Storm by Eric Jerome Dickey, Yardin, Medina, et al
Marvel apparently vastly overproduced this hardcover, so you can score copies for $3 at New England Comics. It's a tale from the childhood of Storm, occasional leader of the X-Men. It's primarily about her beginning to learn her way around her powers, and also making her way through the transition from child to adult . . . which is not made easier by the attentions of the prince of Wakanda, the future Black Panther, who is on his walkabout. (In recent years, the two of them got married.)

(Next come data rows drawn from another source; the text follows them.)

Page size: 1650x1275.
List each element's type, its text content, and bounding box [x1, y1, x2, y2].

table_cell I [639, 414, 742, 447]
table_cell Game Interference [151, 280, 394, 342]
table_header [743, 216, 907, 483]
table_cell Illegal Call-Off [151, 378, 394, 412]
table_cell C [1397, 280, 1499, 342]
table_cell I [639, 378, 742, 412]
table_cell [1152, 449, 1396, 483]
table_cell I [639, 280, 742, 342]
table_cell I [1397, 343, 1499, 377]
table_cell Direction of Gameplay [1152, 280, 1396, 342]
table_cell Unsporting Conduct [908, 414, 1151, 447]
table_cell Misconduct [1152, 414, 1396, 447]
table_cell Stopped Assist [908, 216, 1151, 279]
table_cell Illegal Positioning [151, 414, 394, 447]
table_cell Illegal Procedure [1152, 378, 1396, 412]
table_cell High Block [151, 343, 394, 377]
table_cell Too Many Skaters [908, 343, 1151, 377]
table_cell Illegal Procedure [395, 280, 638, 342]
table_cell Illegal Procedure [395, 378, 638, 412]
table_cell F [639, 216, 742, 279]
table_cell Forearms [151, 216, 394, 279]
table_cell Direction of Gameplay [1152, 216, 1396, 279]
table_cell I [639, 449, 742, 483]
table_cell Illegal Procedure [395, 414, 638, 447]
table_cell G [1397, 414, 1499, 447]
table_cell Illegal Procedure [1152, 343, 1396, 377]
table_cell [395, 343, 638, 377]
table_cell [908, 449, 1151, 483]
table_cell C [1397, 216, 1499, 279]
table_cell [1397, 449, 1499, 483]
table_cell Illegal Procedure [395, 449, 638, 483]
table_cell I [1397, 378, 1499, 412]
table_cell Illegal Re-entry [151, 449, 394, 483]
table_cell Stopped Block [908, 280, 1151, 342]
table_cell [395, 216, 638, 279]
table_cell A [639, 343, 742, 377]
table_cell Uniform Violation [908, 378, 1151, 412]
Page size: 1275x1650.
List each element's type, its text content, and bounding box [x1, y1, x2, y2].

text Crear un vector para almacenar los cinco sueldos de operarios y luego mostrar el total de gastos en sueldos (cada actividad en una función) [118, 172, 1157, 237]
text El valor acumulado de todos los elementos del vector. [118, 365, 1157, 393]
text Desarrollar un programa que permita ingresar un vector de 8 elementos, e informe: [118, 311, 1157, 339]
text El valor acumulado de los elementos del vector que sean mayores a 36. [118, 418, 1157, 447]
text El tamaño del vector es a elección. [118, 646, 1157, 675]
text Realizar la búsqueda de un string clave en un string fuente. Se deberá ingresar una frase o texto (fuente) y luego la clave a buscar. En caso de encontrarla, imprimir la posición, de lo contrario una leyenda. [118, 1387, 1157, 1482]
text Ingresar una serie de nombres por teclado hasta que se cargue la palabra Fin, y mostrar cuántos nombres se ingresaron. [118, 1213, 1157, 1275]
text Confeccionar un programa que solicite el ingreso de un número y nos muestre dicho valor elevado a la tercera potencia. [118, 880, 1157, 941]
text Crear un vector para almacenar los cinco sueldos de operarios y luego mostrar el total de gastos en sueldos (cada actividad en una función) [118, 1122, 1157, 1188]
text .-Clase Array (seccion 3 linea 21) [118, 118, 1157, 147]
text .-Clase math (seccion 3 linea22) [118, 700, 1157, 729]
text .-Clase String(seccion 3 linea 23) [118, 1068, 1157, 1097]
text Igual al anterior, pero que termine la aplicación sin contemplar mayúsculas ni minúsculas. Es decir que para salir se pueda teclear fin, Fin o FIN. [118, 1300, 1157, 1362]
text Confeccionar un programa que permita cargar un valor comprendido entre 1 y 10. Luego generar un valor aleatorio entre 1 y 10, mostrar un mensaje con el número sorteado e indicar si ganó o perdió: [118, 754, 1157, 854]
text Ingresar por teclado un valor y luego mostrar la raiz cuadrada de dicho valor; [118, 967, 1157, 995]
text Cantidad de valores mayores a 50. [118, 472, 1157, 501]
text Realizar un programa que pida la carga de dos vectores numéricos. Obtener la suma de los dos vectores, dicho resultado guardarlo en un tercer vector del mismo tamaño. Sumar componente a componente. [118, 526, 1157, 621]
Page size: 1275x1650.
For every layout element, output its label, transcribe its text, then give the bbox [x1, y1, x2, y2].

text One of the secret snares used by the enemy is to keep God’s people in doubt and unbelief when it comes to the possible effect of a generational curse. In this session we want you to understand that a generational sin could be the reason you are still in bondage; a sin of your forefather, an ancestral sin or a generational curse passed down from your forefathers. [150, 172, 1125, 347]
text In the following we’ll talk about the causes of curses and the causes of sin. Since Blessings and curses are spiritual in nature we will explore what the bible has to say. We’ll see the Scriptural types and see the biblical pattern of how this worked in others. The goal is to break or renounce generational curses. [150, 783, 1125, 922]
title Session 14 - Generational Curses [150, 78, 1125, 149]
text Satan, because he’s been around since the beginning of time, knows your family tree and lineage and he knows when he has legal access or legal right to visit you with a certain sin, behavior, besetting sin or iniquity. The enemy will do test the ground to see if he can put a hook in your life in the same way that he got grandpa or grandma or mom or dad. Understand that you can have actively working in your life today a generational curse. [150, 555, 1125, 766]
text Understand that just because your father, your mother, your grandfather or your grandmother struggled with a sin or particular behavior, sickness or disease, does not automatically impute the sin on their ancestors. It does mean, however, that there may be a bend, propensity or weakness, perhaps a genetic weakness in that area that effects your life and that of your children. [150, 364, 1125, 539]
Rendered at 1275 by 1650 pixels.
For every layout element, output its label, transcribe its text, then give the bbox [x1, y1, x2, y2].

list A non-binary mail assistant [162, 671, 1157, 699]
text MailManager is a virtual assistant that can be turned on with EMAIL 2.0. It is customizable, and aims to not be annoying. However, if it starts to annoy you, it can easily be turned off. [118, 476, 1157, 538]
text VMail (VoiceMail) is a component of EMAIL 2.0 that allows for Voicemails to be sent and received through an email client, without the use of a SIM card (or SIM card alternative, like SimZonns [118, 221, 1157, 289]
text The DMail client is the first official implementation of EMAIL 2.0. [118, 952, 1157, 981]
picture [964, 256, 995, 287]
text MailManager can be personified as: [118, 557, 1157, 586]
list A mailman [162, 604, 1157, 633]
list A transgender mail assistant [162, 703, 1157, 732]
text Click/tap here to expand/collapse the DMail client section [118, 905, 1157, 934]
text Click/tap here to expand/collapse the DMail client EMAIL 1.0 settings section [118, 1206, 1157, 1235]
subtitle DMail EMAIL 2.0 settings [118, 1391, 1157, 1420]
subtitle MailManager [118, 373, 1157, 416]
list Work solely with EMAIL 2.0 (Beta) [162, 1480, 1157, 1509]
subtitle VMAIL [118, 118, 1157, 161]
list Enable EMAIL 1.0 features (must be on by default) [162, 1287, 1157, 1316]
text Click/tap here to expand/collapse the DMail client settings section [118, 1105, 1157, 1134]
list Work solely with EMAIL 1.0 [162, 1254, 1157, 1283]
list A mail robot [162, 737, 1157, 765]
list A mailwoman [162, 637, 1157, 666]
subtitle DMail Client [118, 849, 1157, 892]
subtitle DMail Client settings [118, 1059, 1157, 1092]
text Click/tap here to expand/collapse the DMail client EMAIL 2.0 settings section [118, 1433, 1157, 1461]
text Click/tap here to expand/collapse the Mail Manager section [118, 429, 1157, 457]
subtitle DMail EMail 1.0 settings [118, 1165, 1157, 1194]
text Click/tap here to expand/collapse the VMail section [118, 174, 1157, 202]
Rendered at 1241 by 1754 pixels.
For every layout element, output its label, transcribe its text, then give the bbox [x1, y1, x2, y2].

While I personally was always a big fan of the Storm-Forge relationship, I've warmed to the Storm-Panther relationship a bit. And, certainly, this book tackles it in a manner that strikes me as realistic for a couple of teenagers in Africa, and as realistic for a couple of teenagers in the Marvel Universe. I can't speak to the accuracy of the depiction of Africa in here, but it's got verisimilitude comin' out its ears. So, highly recommended, especially if you can get it for 85% off cover price.
Beyond the Barrier by Damon Knight
An odd little novel from the 1960s, about a college professor who is persecuted from entities from the future, in the hopes that he will save them from the last of the zugs, which exists beyond a far-future barrier in time. Yeah, it's a little disjointed, but it's got some clever bits. Still, not particularly recommended.
The Jewel in the Skull by Michael Moorcock
A slightly dark fantasy novel, part of Moorcock's larger mutilverse of Eternal Champions. A hero is pressured by the Dark Empire of Granbretan into betraying another hero, via the constant threat of the living jewel embedded in his forehead. The setting is a far-future Europe, centuries after a collapse and rebuilding of civilization into something like a fantasy world. (With the clear implication that a lot of the magic is just misunderstood superscience.) It's a clear example of the Ken Hite principle that one shouldn't create a fantasy world out of whole cloth when one can instead use bits of the real world (though it doesn't use real history). Moorcock is an evocative writer, and I enjoyed this novel, though it's not deep. Mildly recommended.